It's easy to get caught up in trying to find the perfect product, but we often miss one of the most crucial parts of our diet: good old-fashioned water.
You probably already know that about 70 percent of the human body is made up of water, and it’s absolutely essential to human life. Water is like a liquid shuttle that transports elements like nutrients, proteins, hormones, and other chemical signals to where they’re needed most in our bodies.
And yet many of us are dehydrated and don’t even know it, suffering from a number of health conditions when a few extra glasses of water might make a world of difference. After all, water helps to reduce pain, diminishes hunger, keeps our poop flowing, and sweeps toxins away.

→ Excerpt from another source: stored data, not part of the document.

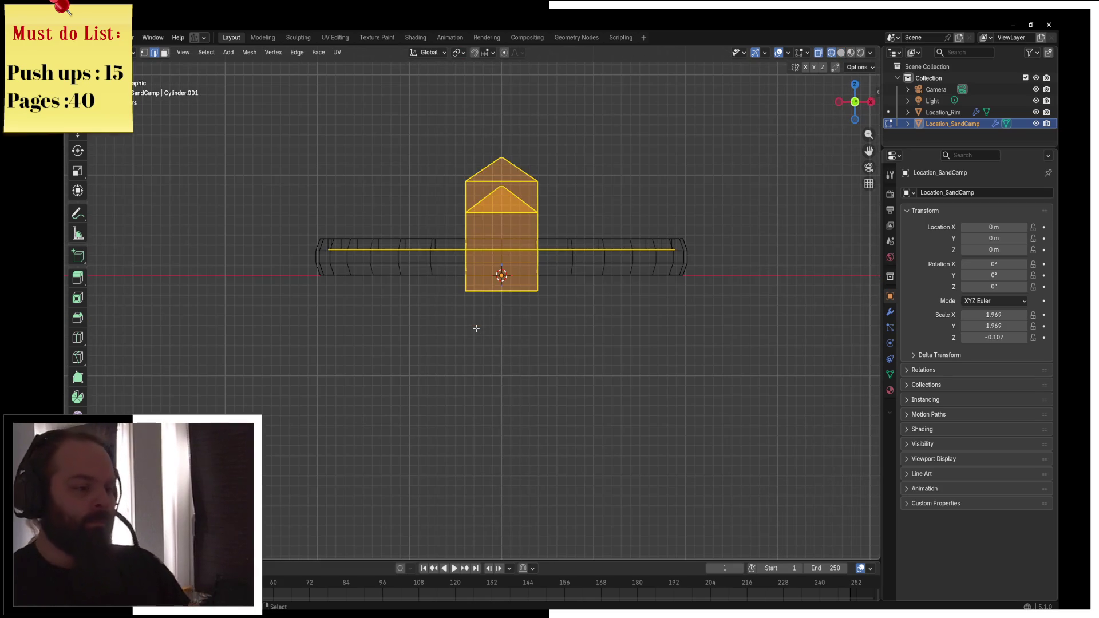
click(492, 334)
key(c)
drag(500, 297, 584, 297)
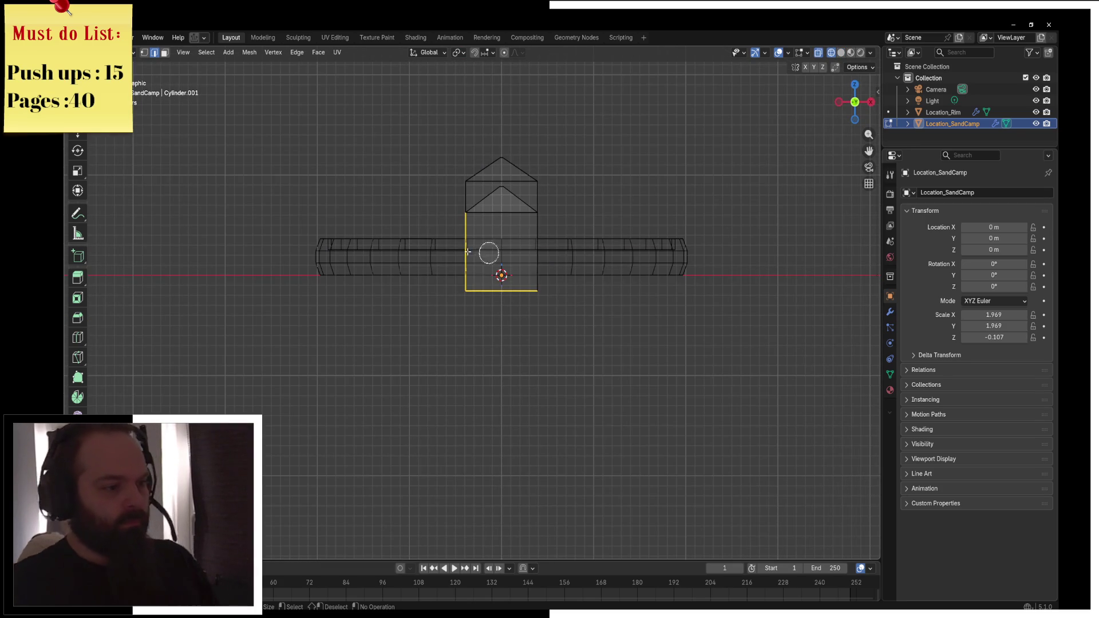
key(Escape)
key(g)
key(z)
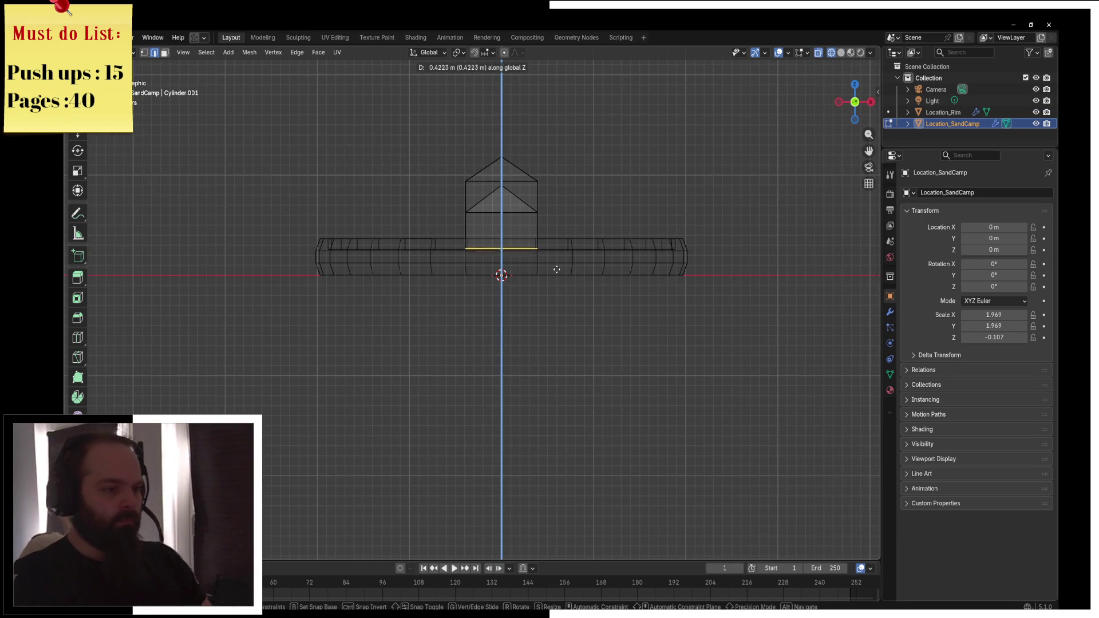
click(555, 270)
Back in solid shading, extrude the houses' bottom front edges forward along X into flat floor strips
key(z)
click(618, 274)
drag(618, 274, 530, 296)
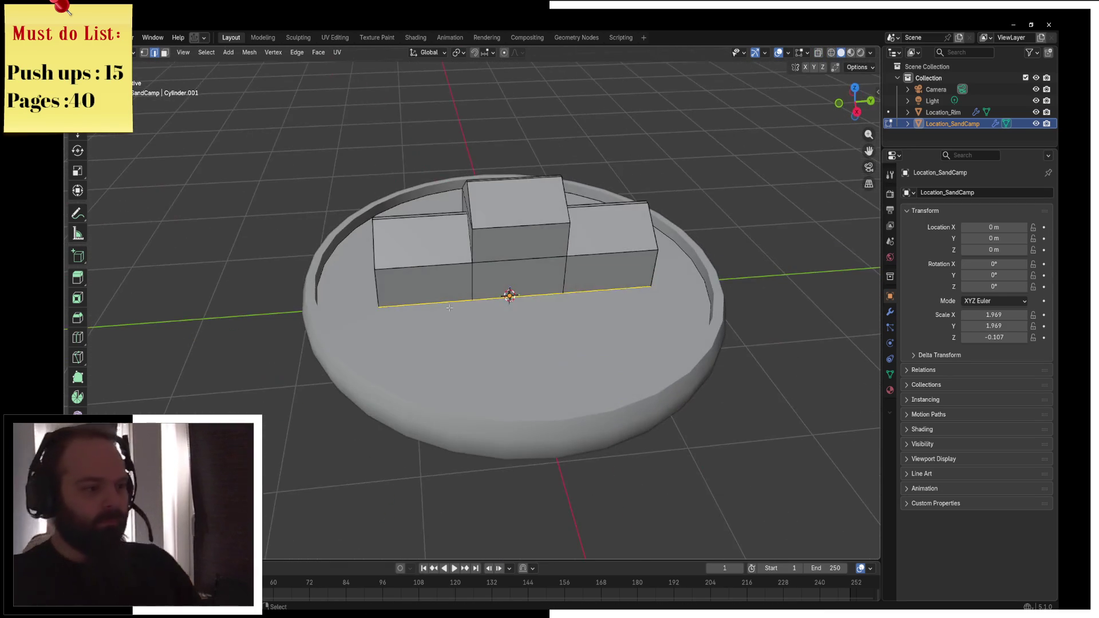
shift+click(530, 296)
shift+click(607, 288)
key(e)
key(x)
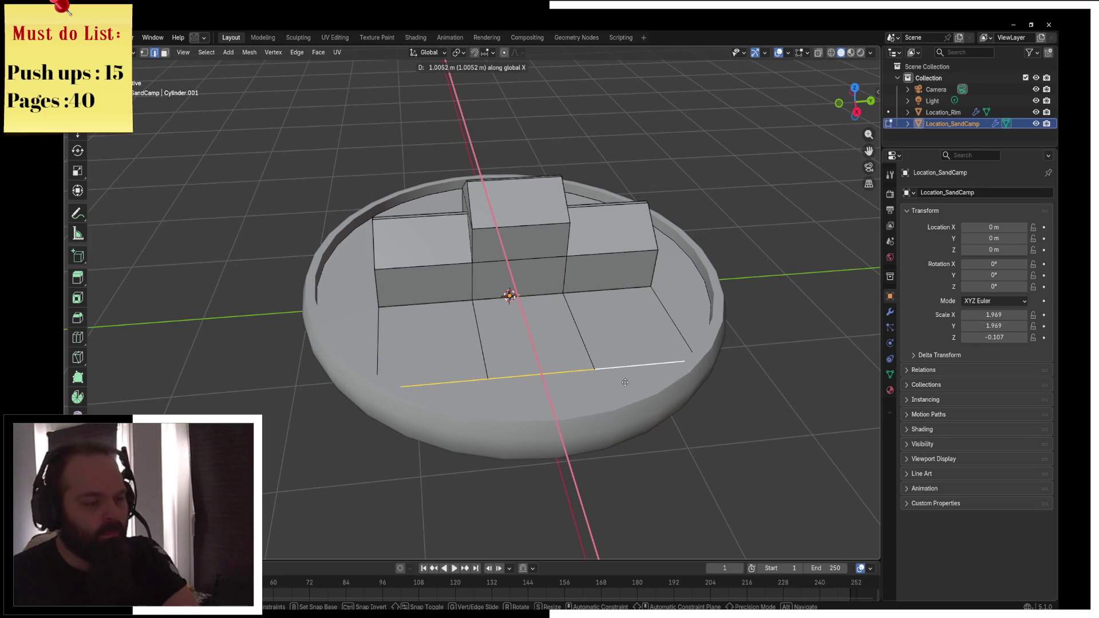
click(625, 382)
mouse_move(625, 382)
mouse_down()
mouse_move(463, 360)
mouse_move(556, 348)
mouse_move(793, 359)
mouse_move(394, 360)
mouse_move(588, 329)
mouse_up()
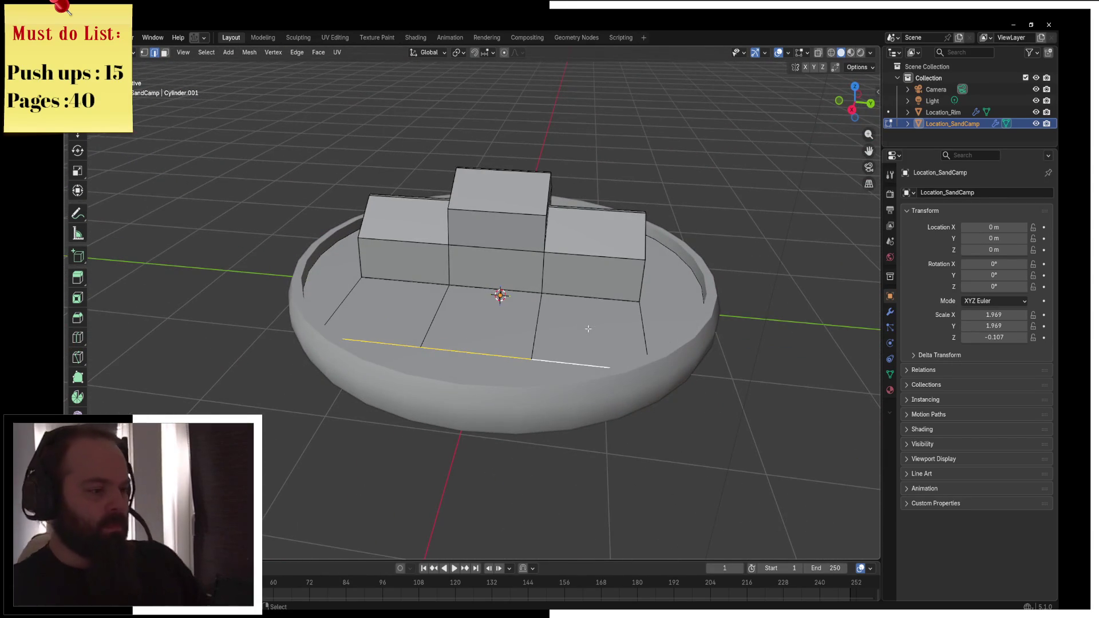
click(164, 52)
Create a new material named 'Gras' with a bright green base colour
click(423, 308)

But what do you do if you struggle to drink enough water on a daily basis, whether it's because you hate it or find it utterly boring?
Here are some of my favorite ways to give your hydration a healthy, enjoyable makeover:
1. Drink high-quality water.
If you can’t stand the taste of water, the type of water you’re drinking could be the culprit. Chemicals that cities add to water, such as chlorine and fluoride, can influence the flavor of water as well as interfere with our health.
Make sure you're drinking an unpolluted source of water, either from a natural spring or a water filtration system. You might find that drinking clean water makes a huge difference.
2. Toss in healing herbs.
Invigorate water’s flavor profile by infusing it with fresh herbs and spices. Peppermint, cinnamon sticks, ginger, lavender, rosemary, basil, and parsley are all lovely options and bestow a variety of anti-inflammatory and health benefits. Give ’em a try — but not all at once, of course.
3. Use fresh fruit.
Use a handful or two of fresh, seasonal fruit to give your water extra pizzazz and aroma. Berries, citrus, and stone fruits are loaded with sweetness, tang, and antioxidants that will help the water go down a whole lot easier. Plus, you can eat the fruits when you’re done — think of it like sangria!
4. Try food-grade essential oils.
For a quick flavor fix, add a few drops of food-grade essential oil to your water pitcher. This allows you to glean the flavor and health benefits if you’re not in the mood to chop fresh fruits and vegetables, or if your favorites are out of season.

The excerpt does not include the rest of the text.